Peep landing trace, in which impressions of the anterior anatomy are preserved. Note the short beak marks and rounded dorsal portion of the torso, but with a thin shelf close to the ventral surface. Sand ridges around the impressions suggest the tracemaker bounced after landing.

Peep resting traces are sometimes subtle, owing to their light weight, which according to some sources is about 85 grams (3.0 ounces) in total, or 17 grams per peep. In such instances where their resting traces are recognized, though, peep ventral anatomy is more clearly discernible. Interestingly, the anterior portion of their bodies is rounded and broad, but tapers into a blunt, narrow posterior with a possible upturned tail, the latter suggested by a thin groove bisecting the dorsal part of this posterior mark.

But perhaps the puzzling aspect of these traces is their lack of feather impressions. This evidence shows that peeps, despite their inferred avian affinity, must have become secondarily featherless, despite a long history of descent from non-avian dinosaurs.

Peep resting trace, barely noticeable owing to the light weight of its tracemakers, yet still apparent through its typical overall five-part form.

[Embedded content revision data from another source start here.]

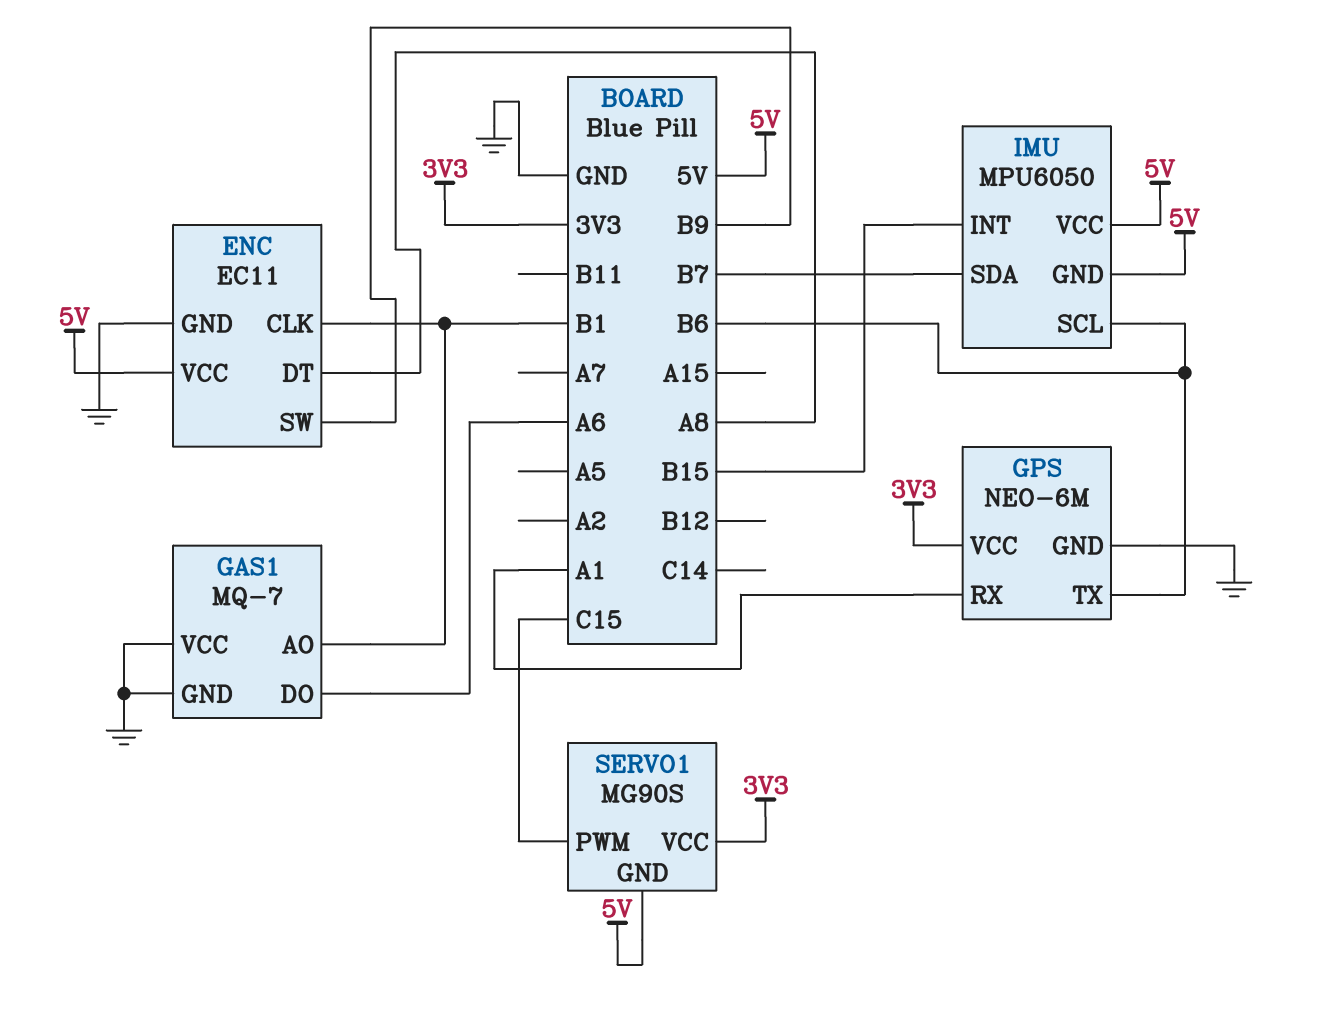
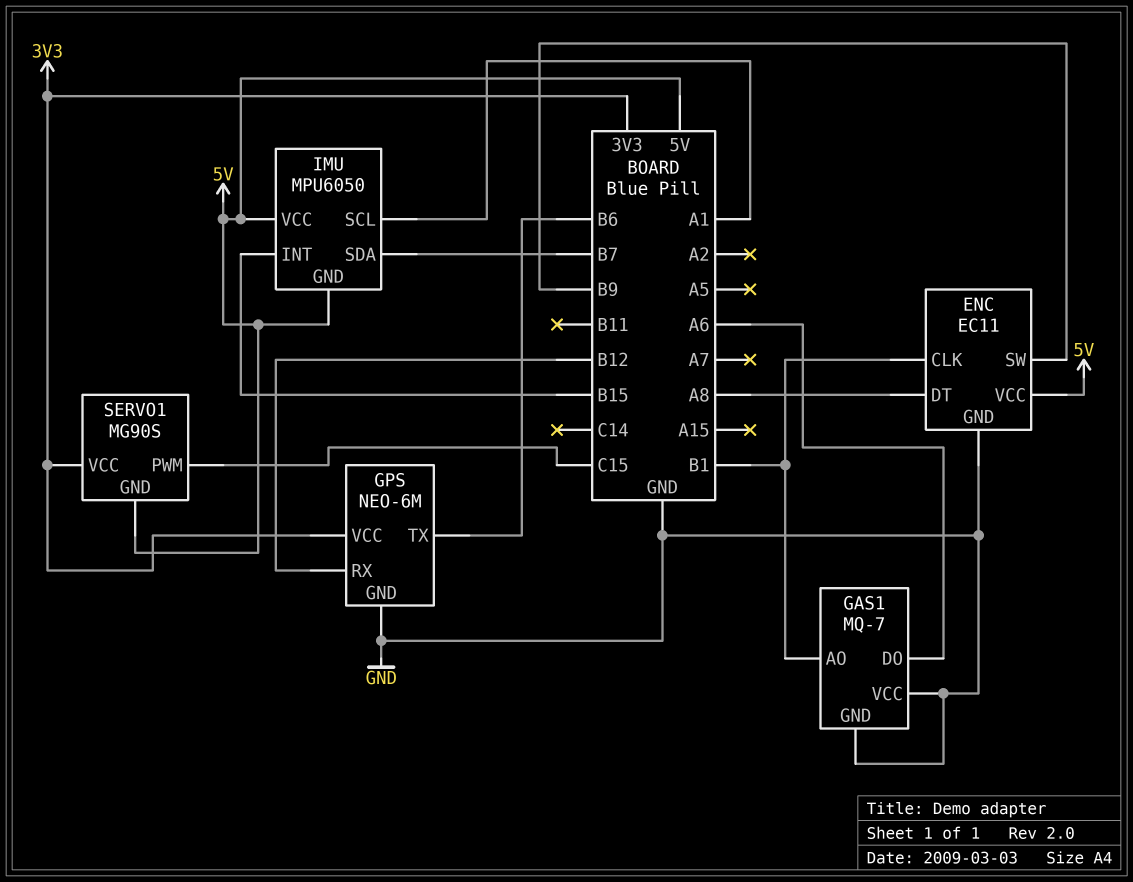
GPS pin RX: A1 -> B12
IMU pin SCL: B6 -> A1

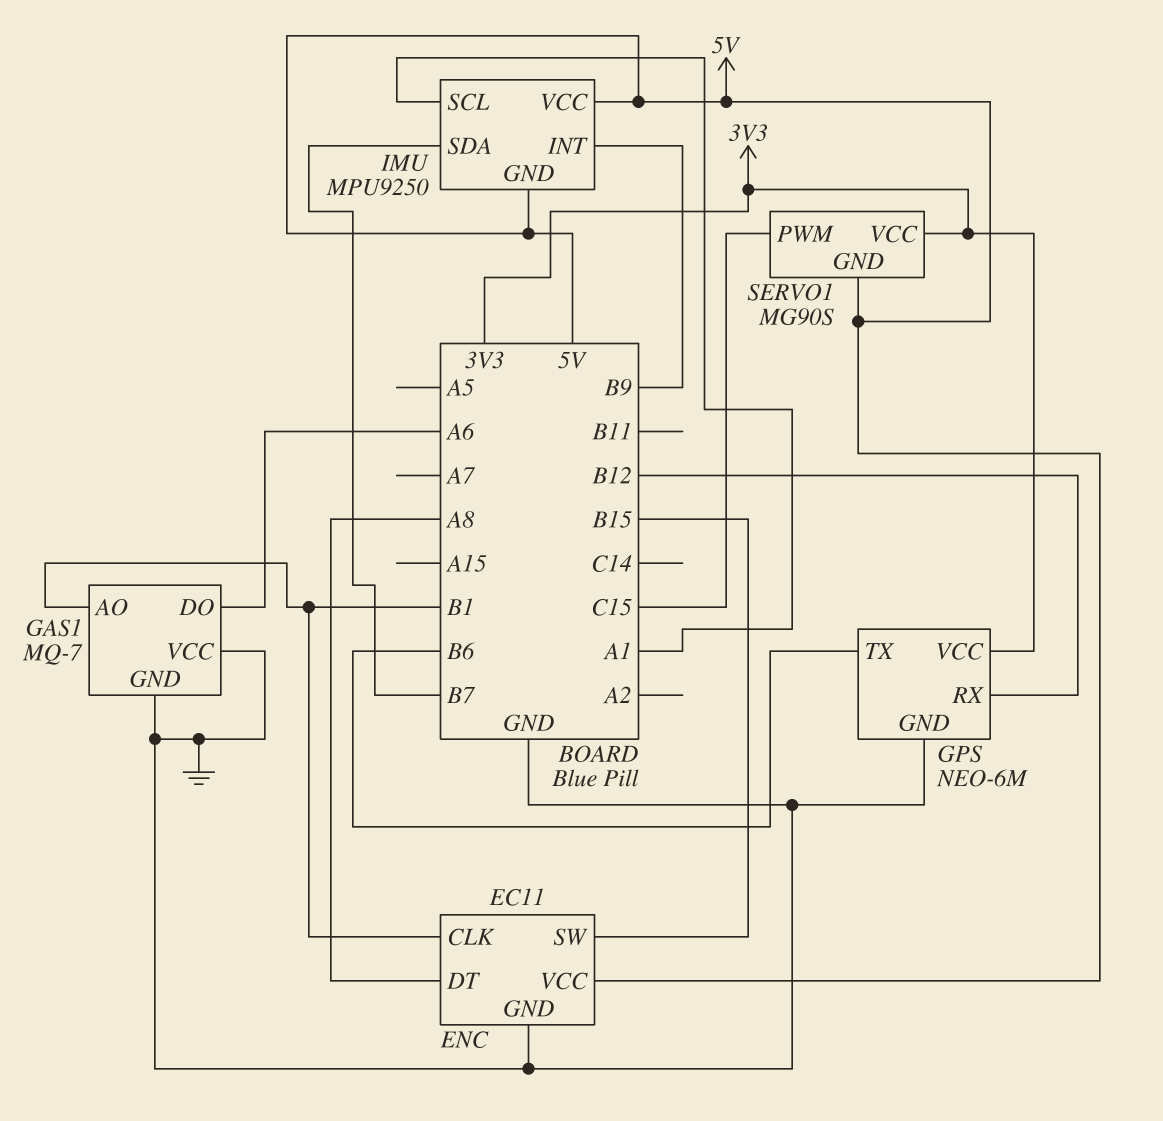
ENC pin SW: B9 -> B15
IMU: MPU6050 -> MPU9250
IMU pin INT: B15 -> B9

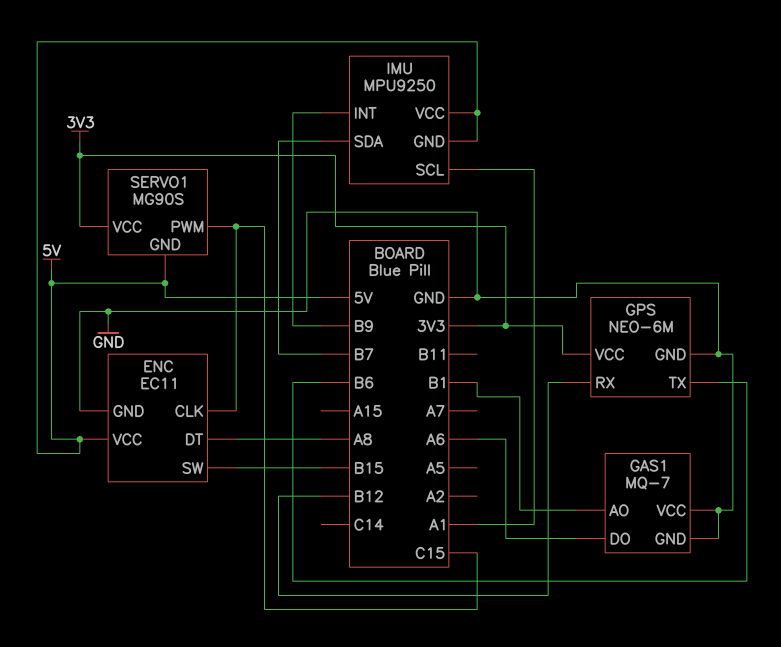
ENC pin CLK: B1 -> C15

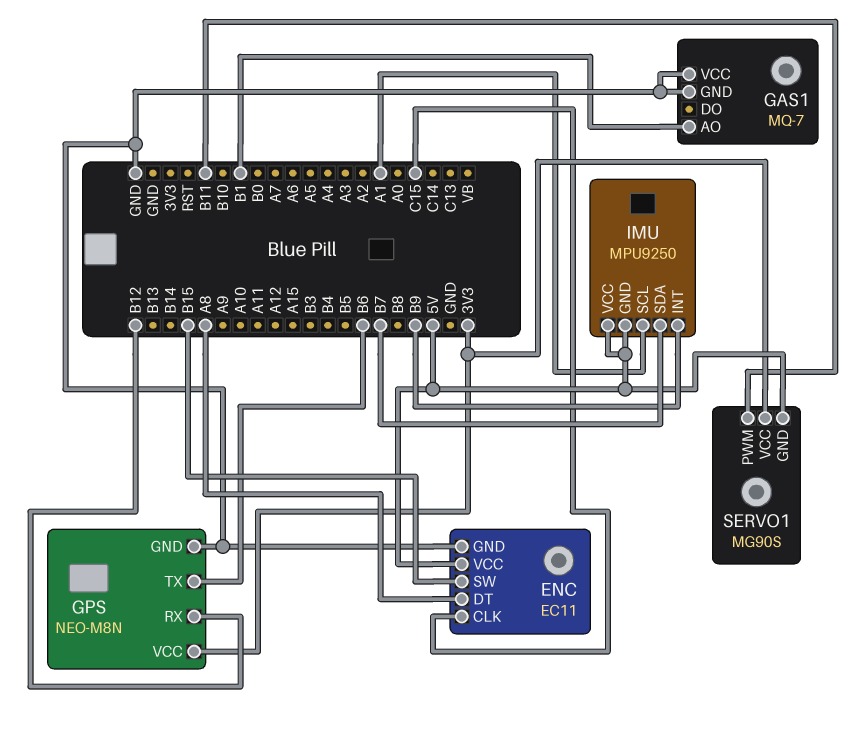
GAS1 pin DO: A6 -> none
GPS: NEO-6M -> NEO-M8N
SERVO1 pin PWM: C15 -> B11

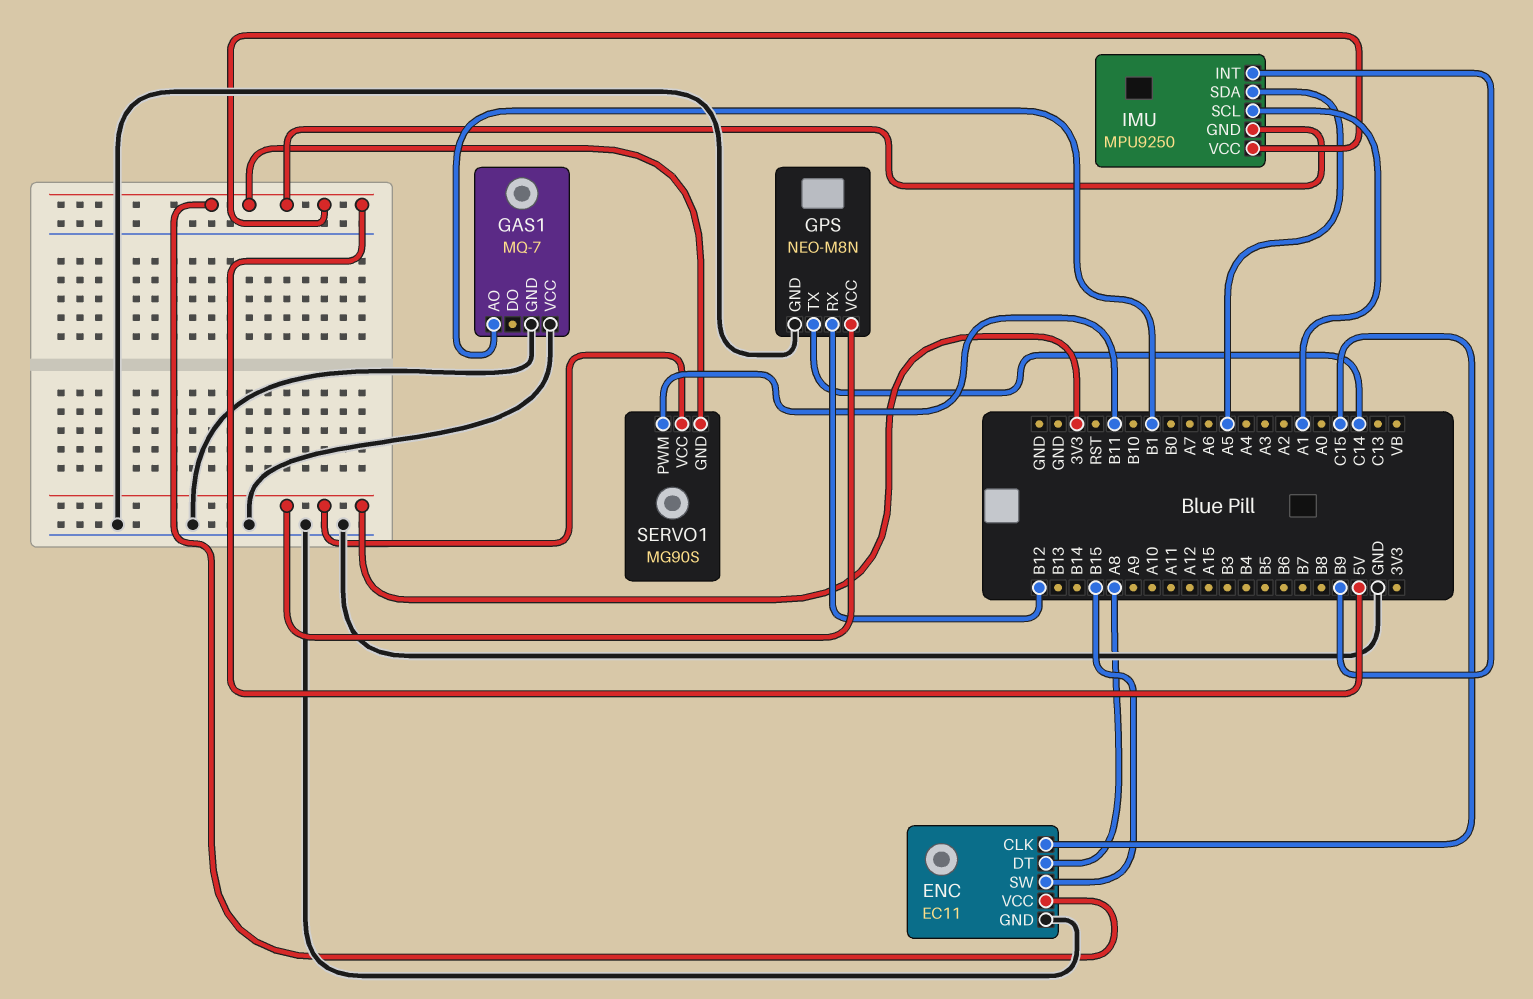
GPS pin TX: B6 -> C14
IMU pin SDA: B7 -> A5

As is typical with resting traces, these are often connected directly to traces of other behaviors, such as locomotion or burrowing. Indeed, peep resting traces sometimes segue into or out of shallow burrows, which again have five impressions on their bases. Burrowing is presumably an adaptive strategy to avoid predation, implying delectable qualities.

A peep resting trace that is also a burrow, and connecting to an exit mark (right) in which the peep tails left impressions with movement up and out of the excavation.

Peeps are rarely sighted outside of small, cellophane-wrapped boxes in urban shopping centers. Nevertheless, one spring I was lucky enough to see a gaggle of them (five, of course), exuberantly unbound. on a beach of Sapelo Island, Georgia. Thus I was able to observe them making trails, landing traces, resting traces, and actively burrow just above the intertidal zone, which may very well be their natural habitat.

Five peeps making a trail as conjoined unit on a Sapelo Island beach, a behavior predicted by their traces. Who says ichnology isn’t a real science?

Peep landing marks from a short aerial excursion, with the peep presence a short distance away also supporting the interpretation of their bouncing forward after landing.

Peeps exiting a shallow burrow that was also a resting trace, a blend of behaviors often implied by traces.

Peeps initiating a deeper burrowing strategy, perhaps as a form of predation avoidance. Note how the trail becomes shortened, straight, and produces a large pile of sand in front of the direction of movement.

Never-before-seen evidence of how these legless peeps burrow! They use a combination of minute lateral undulations and forward movement directed downward at a shallow angle. As a result, the trail entering the burrow becomes covered by sand ridges produced by the subsequent behavior.

Success! These peeps have managed to bury themselves, leaving only a small portion of their heads exposed, with all five watching warily for predators,

Peeps have been the subject of intensive research, but much of this work, however valuable, has been laboratory based and highly experimental. Thus the data I’ve presented here on their traces should greatly expand our understanding of their behavior in the context of natural settings. Further insights on the biology of peeps are currently murky, but their traces hold promise of fitting them into a taxonomic category more precise than “looks like little chicks.”

Although trace fossils of peep trails, landing traces, resting traces, and burrows have not yet been discovered, I propose these should have the following ichnogenus and ichnospecies names: Peepichnus quinquecalles (= “Peep trace of five trails”). However, I anticipate some of my ichnological colleagues will want to split the ichnotaxonomy of peep traces on the basis of whether they were moving horizontally versus vertically (the peeps, not my colleagues) and other such nuances. Personally, I think they just need to relax, stop coming up with so many silly, unpronounceable names, and just enjoy the sweetness of these little tracemakers of the Georgia coast.